### WHAT YOU WILL DO
Return every line of the records, exact and in full, until you have returned the line with "<p>Mr. Chairman, it", and include none of the pictures.
*** Opening of GIVEN ENTRIES ***
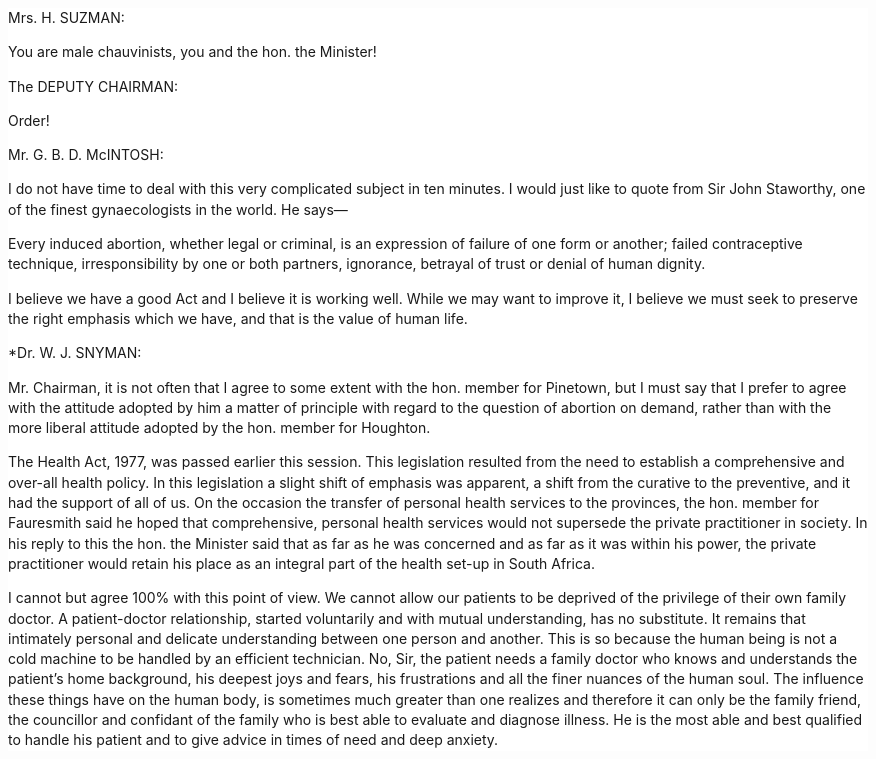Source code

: </speech>

<speech by="#suzman">

<from>Mrs. <person refersTo="hansard_za">H. SUZMAN</person>:</from>

<p>You are male chauvinists, you and the hon. the Minister!</p>

</speech>

<speech by="#deputy_chairman">

<from>The <person refersTo="hansard_za">DEPUTY CHAIRMAN</person>:</from>

<p>Order!</p>

</speech>

<speech by="#mcintosh">

<from>Mr. <person refersTo="hansard_za">G. B. D. McINTOSH</person>:</from>

<p>I do not have time to deal with this very complicated subject in ten minutes. I would just like to quote from Sir John Staworthy, one of the finest gynaecologists in the world. He says&#x2014;</p>

<block name="quote">Every induced abortion, whether legal or criminal, is an expression of failure of one form or another; failed contraceptive technique, irresponsibility by one or both partners, ignorance, betrayal of trust or denial of human dignity.</block>

<p>I believe we have a good Act and I believe it is working well. While we may want to improve it, I believe we must seek to preserve the right emphasis which we have, and that is the value of human life.</p>

</speech>

<speech by="#snyman">

<from>*Dr. <person refersTo="hansard_za">W. J. SNYMAN</person>:</from>

<p>Mr. Chairman, it is not often that I agree to some extent with the hon. member for Pinetown, but I must say that I prefer to agree with the attitude adopted by him a matter of principle with regard to the question of abortion on demand, rather than with the more liberal attitude adopted by the hon. member for Houghton.</p>

<p>The Health Act, 1977, was passed earlier this session. This legislation resulted from the need to establish a comprehensive and over-all health policy. In this legislation a slight shift of emphasis was apparent, a shift from the curative to the preventive, and it had the support of all of us. On the occasion the transfer of personal health services to the provinces, the hon. member for Fauresmith said he hoped that comprehensive, personal health services would not supersede the private practitioner in society. In his reply to this the hon. the Minister said that as far as he was concerned and as far as it was within his power, the private practitioner would retain his place as an integral part of the health set-up in South Africa.</p>

<p>I cannot but agree 100% with this point of view. We cannot allow our patients to be deprived of the privilege of their own family doctor. A patient-doctor relationship, started voluntarily and with mutual understanding, has no substitute. It remains that intimately personal and delicate understanding between one person and another. This is so because the human being is not a cold machine to be handled by an efficient technician. No, Sir, the patient needs a family doctor who knows and understands the patient&#x2019;s home background, his deepest joys and fears, his frustrations and all the finer nuances of the human soul. The influence these things have on the human body, is sometimes much greater than one realizes and therefore it can only be the family friend, the councillor and confidant of the family who is best able to evaluate and diagnose illness. He is the most able and best qualified to handle his patient and to give advice in times of need and deep anxiety.</p>
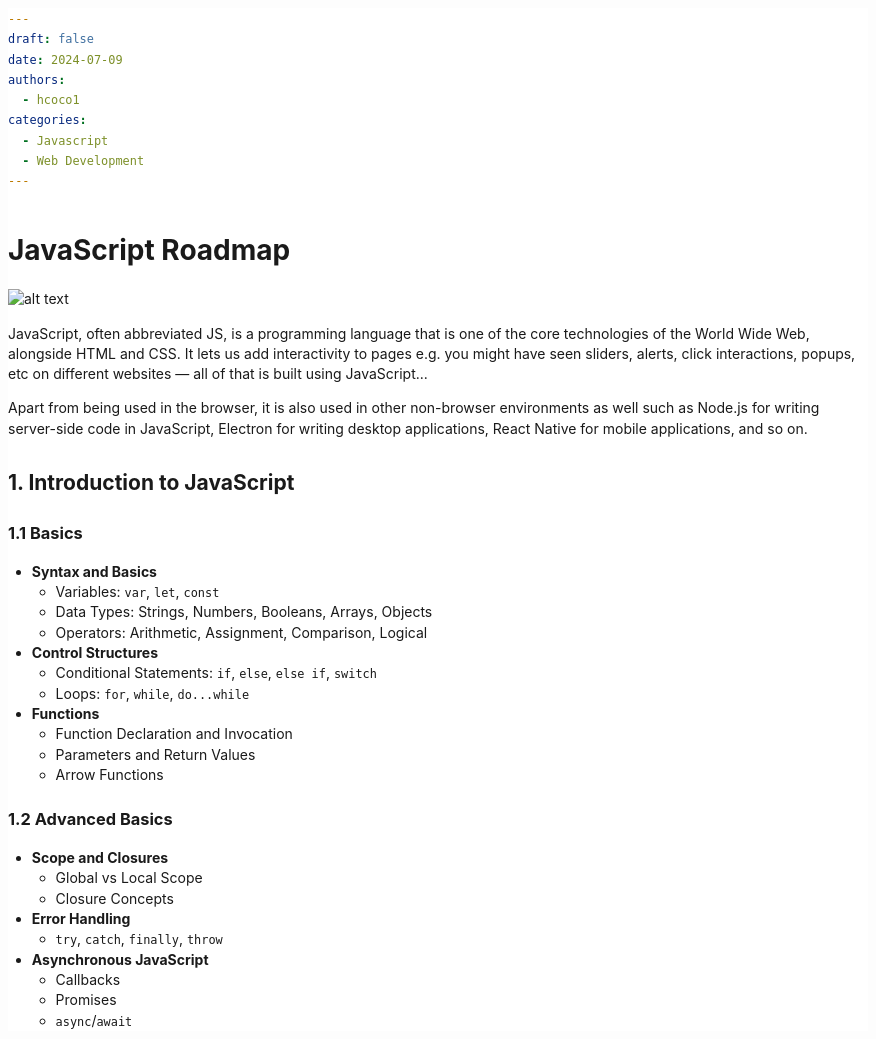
 ```yaml
---
draft: false
date: 2024-07-09
authors:
  - hcoco1
categories:
  - Javascript
  - Web Development
---
```


# JavaScript Roadmap

![alt text](https://images.unsplash.com/photo-1655196601100-8bfb26cf99e9?q=80&w=1931&auto=format&fit=crop&ixlib=rb-4.0.3&ixid=M3wxMjA3fDB8MHxwaG90by1wYWdlfHx8fGVufDB8fHx8fA%3D%3D)

JavaScript, often abbreviated JS, is a programming language that is one of the core technologies of the World Wide Web, alongside HTML and CSS. It lets us add interactivity to pages e.g. you might have seen sliders, alerts, click interactions, popups, etc on different websites — all of that is built using JavaScript...





Apart from being used in the browser, it is also used in other non-browser environments as well such as Node.js for writing server-side code in JavaScript, Electron for writing desktop applications, React Native for mobile applications, and so on.


## 1. Introduction to JavaScript

### 1.1 Basics
- **Syntax and Basics**
    - Variables: `var`, `let`, `const`
    - Data Types: Strings, Numbers, Booleans, Arrays, Objects
    - Operators: Arithmetic, Assignment, Comparison, Logical
- **Control Structures**
    - Conditional Statements: `if`, `else`, `else if`, `switch`
    - Loops: `for`, `while`, `do...while`
- **Functions**
    - Function Declaration and Invocation
    - Parameters and Return Values
    - Arrow Functions

### 1.2 Advanced Basics
- **Scope and Closures**
  - Global vs Local Scope
  - Closure Concepts
- **Error Handling**
  - `try`, `catch`, `finally`, `throw`
- **Asynchronous JavaScript**
  - Callbacks
  - Promises
  - `async`/`await`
*** Close of GIVEN ENTRIES ***
### ANSWER SECTION
Source code

: </speech>

<speech by="#suzman">

<from>Mrs. <person refersTo="hansard_za">H. SUZMAN</person>:</from>

<p>You are male chauvinists, you and the hon. the Minister!</p>

</speech>

<speech by="#deputy_chairman">

<from>The <person refersTo="hansard_za">DEPUTY CHAIRMAN</person>:</from>

<p>Order!</p>

</speech>

<speech by="#mcintosh">

<from>Mr. <person refersTo="hansard_za">G. B. D. McINTOSH</person>:</from>

<p>I do not have time to deal with this very complicated subject in ten minutes. I would just like to quote from Sir John Staworthy, one of the finest gynaecologists in the world. He says&#x2014;</p>

<block name="quote">Every induced abortion, whether legal or criminal, is an expression of failure of one form or another; failed contraceptive technique, irresponsibility by one or both partners, ignorance, betrayal of trust or denial of human dignity.</block>

<p>I believe we have a good Act and I believe it is working well. While we may want to improve it, I believe we must seek to preserve the right emphasis which we have, and that is the value of human life.</p>

</speech>

<speech by="#snyman">

<from>*Dr. <person refersTo="hansard_za">W. J. SNYMAN</person>:</from>

<p>Mr. Chairman, it is not often that I agree to some extent with the hon. member for Pinetown, but I must say that I prefer to agree with the attitude adopted by him a matter of principle with regard to the question of abortion on demand, rather than with the more liberal attitude adopted by the hon. member for Houghton.</p>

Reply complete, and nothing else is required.